The 2018 CEFR update, however, has re-written the descriptors for phonological control entirely, and has eliminated all references to native-speakerness in learners’ accents on the grounds that:
… the phonological control of an idealised native speaker has traditionally been seen as the target, with accent being seen as a marker of poor phonological control. The focus on accent and on accuracy instead of on intelligibility has been detrimental to the development of the teaching of pronunciation.
Major exam boards have not been slow to spot this shift away from native-speakerness and towards intelligibility, and all of them now reference a candidate’s intelligibility in speaking tests, rather than how much they sound like a native speaker. And all of them had shifted to intelligibility long before the CEFR was updated. (See the CEFR 2018 Companion Volume).
But what has made me uncomfortable at times, is the growing doubt as to whether or not we are all referring to the same thing when we say that a speaker is intelligible. These doubts led me to making intelligibility the central theme of my session in Salamanca.
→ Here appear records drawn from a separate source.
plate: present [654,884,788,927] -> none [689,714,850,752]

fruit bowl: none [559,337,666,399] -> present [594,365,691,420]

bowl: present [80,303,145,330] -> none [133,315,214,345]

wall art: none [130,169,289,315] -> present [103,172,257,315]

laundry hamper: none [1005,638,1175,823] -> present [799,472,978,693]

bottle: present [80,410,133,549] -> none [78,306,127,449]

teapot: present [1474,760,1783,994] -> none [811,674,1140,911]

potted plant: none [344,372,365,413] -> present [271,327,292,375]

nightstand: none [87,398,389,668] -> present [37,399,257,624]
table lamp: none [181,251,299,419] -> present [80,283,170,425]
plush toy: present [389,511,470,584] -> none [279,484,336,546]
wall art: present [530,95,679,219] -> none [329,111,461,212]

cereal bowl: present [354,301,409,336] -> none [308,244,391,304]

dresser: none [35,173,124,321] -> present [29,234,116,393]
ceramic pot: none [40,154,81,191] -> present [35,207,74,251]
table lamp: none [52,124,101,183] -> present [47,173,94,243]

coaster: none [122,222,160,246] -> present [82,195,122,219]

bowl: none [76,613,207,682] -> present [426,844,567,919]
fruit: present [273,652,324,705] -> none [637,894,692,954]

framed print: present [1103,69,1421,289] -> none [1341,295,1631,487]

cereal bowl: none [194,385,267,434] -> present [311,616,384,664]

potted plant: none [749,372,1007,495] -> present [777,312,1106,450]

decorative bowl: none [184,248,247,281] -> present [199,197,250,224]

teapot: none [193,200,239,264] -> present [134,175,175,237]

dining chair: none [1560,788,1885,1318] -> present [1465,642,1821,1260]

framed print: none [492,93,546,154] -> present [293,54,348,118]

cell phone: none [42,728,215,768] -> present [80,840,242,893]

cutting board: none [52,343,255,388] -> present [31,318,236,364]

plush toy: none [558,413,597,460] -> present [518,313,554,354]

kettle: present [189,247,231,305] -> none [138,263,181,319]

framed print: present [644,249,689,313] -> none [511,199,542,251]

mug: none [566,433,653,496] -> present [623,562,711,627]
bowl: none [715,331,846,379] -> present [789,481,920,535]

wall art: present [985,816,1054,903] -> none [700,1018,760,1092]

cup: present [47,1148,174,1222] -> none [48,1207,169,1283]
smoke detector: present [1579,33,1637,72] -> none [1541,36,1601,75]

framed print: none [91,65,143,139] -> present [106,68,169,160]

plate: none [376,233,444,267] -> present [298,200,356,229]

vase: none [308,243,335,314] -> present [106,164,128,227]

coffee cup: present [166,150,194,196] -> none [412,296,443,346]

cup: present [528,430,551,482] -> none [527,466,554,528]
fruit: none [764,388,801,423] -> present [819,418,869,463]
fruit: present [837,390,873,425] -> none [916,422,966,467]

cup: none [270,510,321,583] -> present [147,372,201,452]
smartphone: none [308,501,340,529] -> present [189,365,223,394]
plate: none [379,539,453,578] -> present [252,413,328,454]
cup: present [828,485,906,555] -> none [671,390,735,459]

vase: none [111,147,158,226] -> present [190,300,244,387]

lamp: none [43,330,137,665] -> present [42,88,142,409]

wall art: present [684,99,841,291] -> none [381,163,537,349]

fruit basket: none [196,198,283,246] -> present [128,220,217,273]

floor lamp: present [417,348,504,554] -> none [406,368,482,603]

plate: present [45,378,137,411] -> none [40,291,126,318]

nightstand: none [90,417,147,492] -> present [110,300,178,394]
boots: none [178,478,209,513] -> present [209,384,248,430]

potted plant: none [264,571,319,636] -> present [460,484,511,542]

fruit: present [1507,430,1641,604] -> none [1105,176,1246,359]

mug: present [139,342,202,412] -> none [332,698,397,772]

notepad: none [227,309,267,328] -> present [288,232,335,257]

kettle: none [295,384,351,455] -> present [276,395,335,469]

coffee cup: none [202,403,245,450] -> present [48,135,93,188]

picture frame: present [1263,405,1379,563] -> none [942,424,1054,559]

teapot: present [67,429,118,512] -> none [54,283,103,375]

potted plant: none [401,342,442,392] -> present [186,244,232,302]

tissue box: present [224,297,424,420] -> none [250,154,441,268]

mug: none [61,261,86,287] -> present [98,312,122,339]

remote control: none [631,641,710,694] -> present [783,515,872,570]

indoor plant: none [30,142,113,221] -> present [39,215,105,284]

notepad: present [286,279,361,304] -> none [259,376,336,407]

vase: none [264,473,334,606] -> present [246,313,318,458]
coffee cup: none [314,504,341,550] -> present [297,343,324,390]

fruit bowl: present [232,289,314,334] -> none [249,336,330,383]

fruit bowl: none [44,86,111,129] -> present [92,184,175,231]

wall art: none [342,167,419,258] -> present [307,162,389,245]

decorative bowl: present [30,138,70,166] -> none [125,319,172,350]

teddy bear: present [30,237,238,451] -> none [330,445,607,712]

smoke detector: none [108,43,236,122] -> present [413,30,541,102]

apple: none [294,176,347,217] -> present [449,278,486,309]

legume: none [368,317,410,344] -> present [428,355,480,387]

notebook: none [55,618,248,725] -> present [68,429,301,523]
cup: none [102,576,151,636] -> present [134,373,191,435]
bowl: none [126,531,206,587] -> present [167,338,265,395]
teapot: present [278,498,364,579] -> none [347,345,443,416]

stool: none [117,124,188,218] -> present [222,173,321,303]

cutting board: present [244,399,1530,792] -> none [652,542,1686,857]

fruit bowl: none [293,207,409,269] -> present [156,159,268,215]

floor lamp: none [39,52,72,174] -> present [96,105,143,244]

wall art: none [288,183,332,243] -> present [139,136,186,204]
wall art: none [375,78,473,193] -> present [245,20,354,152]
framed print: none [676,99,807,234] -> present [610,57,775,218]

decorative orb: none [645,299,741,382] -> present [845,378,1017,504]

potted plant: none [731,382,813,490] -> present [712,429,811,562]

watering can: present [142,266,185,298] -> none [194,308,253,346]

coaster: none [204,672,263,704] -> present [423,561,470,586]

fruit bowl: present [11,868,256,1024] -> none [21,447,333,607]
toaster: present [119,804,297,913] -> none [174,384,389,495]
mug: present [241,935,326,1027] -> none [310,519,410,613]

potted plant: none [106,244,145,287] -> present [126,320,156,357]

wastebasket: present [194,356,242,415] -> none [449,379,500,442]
I started the session by explaining in some detail the reasoning for this significant CEFR change in pronunciation goals, and then moved on to look at the term ‘intelligibility’ in depth. On first encounter the term appears to be self-explanatory, but closer examination reveals that it is not without its difficulties. Is intelligibility objective? Can it be measured in ways that are easy to reproduce and carry through into classroom practice? What is the relationship between intelligibility and comprehensibility, or between intelligibility and accent? Is there any difference between intelligibility when using English with its native speakers and intelligibility for international (lingua franca) communication? And how can intelligibility be taught and learned in classrooms around the world?
These were the questions I asked in Salamanca, and hopefully answered. The presentation I used can be viewed here:
Still got doubts? I’m not surprised. This is an essential but complex issue in 21st century ELT.